__Problems to work on__.
(a) From the article on the beatification of John Paul I, reproduce word for word the stretch from "The funeral of" through "into a museum.".
(b) List every pope named in the article on the beatification of John Paul I, giving each one only once.
(c) Translate into French this sentence from the article on the beatification of John Paul I: "For him to reach sainthood, one more miracle needs to be attributed to him."

__Text under study__.
[Start of section]
Europe

John Paul I, Pope for 33 Days in 1978, Will Be Beatified

The Vatican announced on Wednesday that Pope John Paul I, the Italian pontiff who reigned for only 33 days before his death in 1978, will be beatified after a miracle was attributed to him, bringing him one step closer to sainthood.

Pope Francis authorized a decree that recognized a first miracle attributed to John Paul I, the mysterious healing of a sick young girl in Buenos Aires in 2011, the Congregation for the Causes of Saints, which oversees the canonization process, said in a statement.

“A causal link between the invocation of the Venerable John Paul I and the young girl’s healing was acknowledged,” it said.

The 11-year-old girl had contracted a serious form of inflammatory encephalopathy that led her to be intubated, and later came down with bronchial pneumonia, the congregation said, adding that the hospital’s priest proposed to her mother that they seek the intercession of John Paul I.

Their prayers, and those of the I.C.U. nurses, “were exclusively addressed to Pope Luciani,” and carried out together and individually, it said, referring to John Paul, whose birth name was Albino Luciani.

After a few days, the girl started recovering until she returned to full physical and psychological fitness, the congregation said, adding that a commission of physicians within the Vatican certified in 2019 that there was no scientific explanation for her recovery.

The campaign for John Paul I’s canonization began in 2003 but languished because of the difficulties in collecting evidence and documents in the two decades after he died, according to the so-called postulators who have been working on his case.

For him to reach sainthood, one more miracle needs to be attributed to him.

The funeral of Pope John Paul I, who succeeded Pope Paul VI in August 1978 but died 33 days later.Credit…David Lees/Corbis

The Vatican did not announce a date for John Paul’s beatification, a ceremony that normally is held in the would-be saint’s native area. He was originally from a small village in the Dolomite mountains in the Veneto region of northern Italy,where he grew up in a poor family. The diocese recently bought his native home to turn it into a museum.

“He was a bishop very beloved by the people and by priests,” Cardinal Beniamino Stella, the chief proponent of John Paul I’s canonization, said in an interview on the Vatican’s news website. “And he was a very, very simple pope.”

John Paul I was elected in August 1978 to succeed Paul VI, but he died a month later of what the postulators believe to be a heart attack at the age of 65.

He was succeeded by John Paul II, the third man to hold the title of pope in 1978, whose papacy stretched until 2005, one of the longest in recent history.

If the process goes through, nearlyall the popes who have reigned since the late 1950s would have become saints under the watch of Pope Francis. John Paul II and John XXIII were declared saints in 2014, while Paul VI received the honor in 2018.
[End of section]
__Extracted records__.
[Start of section]
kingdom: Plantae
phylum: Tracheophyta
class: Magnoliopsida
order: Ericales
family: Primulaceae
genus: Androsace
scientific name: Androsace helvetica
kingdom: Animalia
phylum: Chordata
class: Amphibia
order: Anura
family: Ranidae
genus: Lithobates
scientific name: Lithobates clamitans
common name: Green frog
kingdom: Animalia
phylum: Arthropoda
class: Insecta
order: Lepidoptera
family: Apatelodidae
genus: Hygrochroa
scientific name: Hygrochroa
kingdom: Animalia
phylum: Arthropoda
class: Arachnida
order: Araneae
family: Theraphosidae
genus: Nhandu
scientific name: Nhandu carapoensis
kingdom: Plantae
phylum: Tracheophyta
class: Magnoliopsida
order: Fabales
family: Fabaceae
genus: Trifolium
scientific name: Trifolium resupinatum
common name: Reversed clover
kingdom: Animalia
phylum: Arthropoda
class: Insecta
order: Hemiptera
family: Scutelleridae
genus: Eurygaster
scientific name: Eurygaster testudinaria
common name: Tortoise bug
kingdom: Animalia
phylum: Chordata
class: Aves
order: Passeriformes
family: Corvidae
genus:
[End of section]
__Replies__.
(a)
The funeral of Pope John Paul I, who succeeded Pope Paul VI in August 1978 but died 33 days later.Credit…David Lees/Corbis

The Vatican did not announce a date for John Paul’s beatification, a ceremony that normally is held in the would-be saint’s native area. He was originally from a small village in the Dolomite mountains in the Veneto region of northern Italy,where he grew up in a poor family. The diocese recently bought his native home to turn it into a museum.

(b)
- John Paul I
- Francis
- Paul VI
- John Paul II
- John XXIII

(c) Pour qu'il accède à la sainteté, un miracle supplémentaire doit lui être attribué.